PROMPT:
Retype every record that follows, character for character.

[EXERCISE MATERIAL Boundary: Start]

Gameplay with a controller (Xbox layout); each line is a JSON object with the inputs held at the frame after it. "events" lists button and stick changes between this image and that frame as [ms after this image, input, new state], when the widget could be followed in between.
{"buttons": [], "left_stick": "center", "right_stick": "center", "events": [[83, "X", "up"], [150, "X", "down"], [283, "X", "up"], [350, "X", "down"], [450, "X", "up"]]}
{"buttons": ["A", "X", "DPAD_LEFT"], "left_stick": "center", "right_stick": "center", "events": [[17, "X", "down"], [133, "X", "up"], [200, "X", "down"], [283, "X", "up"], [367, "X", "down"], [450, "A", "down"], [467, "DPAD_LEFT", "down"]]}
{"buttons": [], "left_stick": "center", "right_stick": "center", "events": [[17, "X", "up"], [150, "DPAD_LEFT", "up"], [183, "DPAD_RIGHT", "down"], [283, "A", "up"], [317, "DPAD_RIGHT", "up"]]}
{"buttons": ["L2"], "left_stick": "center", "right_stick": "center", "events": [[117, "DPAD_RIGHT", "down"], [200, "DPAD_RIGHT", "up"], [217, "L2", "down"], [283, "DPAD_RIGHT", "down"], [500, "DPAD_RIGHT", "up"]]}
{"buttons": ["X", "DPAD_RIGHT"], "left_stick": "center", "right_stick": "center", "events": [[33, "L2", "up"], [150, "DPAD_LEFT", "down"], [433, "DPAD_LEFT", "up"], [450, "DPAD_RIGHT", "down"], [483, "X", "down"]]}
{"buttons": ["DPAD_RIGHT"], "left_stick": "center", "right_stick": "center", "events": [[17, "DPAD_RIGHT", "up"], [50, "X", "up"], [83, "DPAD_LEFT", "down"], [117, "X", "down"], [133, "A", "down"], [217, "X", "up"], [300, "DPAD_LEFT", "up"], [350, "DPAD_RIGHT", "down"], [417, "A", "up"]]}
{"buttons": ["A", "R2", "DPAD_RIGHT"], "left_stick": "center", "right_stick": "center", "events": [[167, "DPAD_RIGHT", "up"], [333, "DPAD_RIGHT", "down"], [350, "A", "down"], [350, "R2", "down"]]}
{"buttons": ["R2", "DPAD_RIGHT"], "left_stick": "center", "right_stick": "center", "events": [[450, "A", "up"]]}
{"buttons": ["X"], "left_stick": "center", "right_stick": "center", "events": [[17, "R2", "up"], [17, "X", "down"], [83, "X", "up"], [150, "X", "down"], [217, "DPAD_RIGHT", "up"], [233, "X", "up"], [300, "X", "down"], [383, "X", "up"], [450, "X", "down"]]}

[EXERCISE MATERIAL Boundary: End]

RESPONSE:
Gameplay with a controller (Xbox layout); each line is a JSON object with the inputs held at the frame after it. "events" lists button and stick changes between this image and that frame as [ms after this image, input, new state], when the widget could be followed in between.
{"buttons": [], "left_stick": "center", "right_stick": "center", "events": [[83, "X", "up"], [150, "X", "down"], [283, "X", "up"], [350, "X", "down"], [450, "X", "up"]]}
{"buttons": ["A", "X", "DPAD_LEFT"], "left_stick": "center", "right_stick": "center", "events": [[17, "X", "down"], [133, "X", "up"], [200, "X", "down"], [283, "X", "up"], [367, "X", "down"], [450, "A", "down"], [467, "DPAD_LEFT", "down"]]}
{"buttons": [], "left_stick": "center", "right_stick": "center", "events": [[17, "X", "up"], [150, "DPAD_LEFT", "up"], [183, "DPAD_RIGHT", "down"], [283, "A", "up"], [317, "DPAD_RIGHT", "up"]]}
{"buttons": ["L2"], "left_stick": "center", "right_stick": "center", "events": [[117, "DPAD_RIGHT", "down"], [200, "DPAD_RIGHT", "up"], [217, "L2", "down"], [283, "DPAD_RIGHT", "down"], [500, "DPAD_RIGHT", "up"]]}
{"buttons": ["X", "DPAD_RIGHT"], "left_stick": "center", "right_stick": "center", "events": [[33, "L2", "up"], [150, "DPAD_LEFT", "down"], [433, "DPAD_LEFT", "up"], [450, "DPAD_RIGHT", "down"], [483, "X", "down"]]}
{"buttons": ["DPAD_RIGHT"], "left_stick": "center", "right_stick": "center", "events": [[17, "DPAD_RIGHT", "up"], [50, "X", "up"], [83, "DPAD_LEFT", "down"], [117, "X", "down"], [133, "A", "down"], [217, "X", "up"], [300, "DPAD_LEFT", "up"], [350, "DPAD_RIGHT", "down"], [417, "A", "up"]]}
{"buttons": ["A", "R2", "DPAD_RIGHT"], "left_stick": "center", "right_stick": "center", "events": [[167, "DPAD_RIGHT", "up"], [333, "DPAD_RIGHT", "down"], [350, "A", "down"], [350, "R2", "down"]]}
{"buttons": ["R2", "DPAD_RIGHT"], "left_stick": "center", "right_stick": "center", "events": [[450, "A", "up"]]}
{"buttons": ["X"], "left_stick": "center", "right_stick": "center", "events": [[17, "R2", "up"], [17, "X", "down"], [83, "X", "up"], [150, "X", "down"], [217, "DPAD_RIGHT", "up"], [233, "X", "up"], [300, "X", "down"], [383, "X", "up"], [450, "X", "down"]]}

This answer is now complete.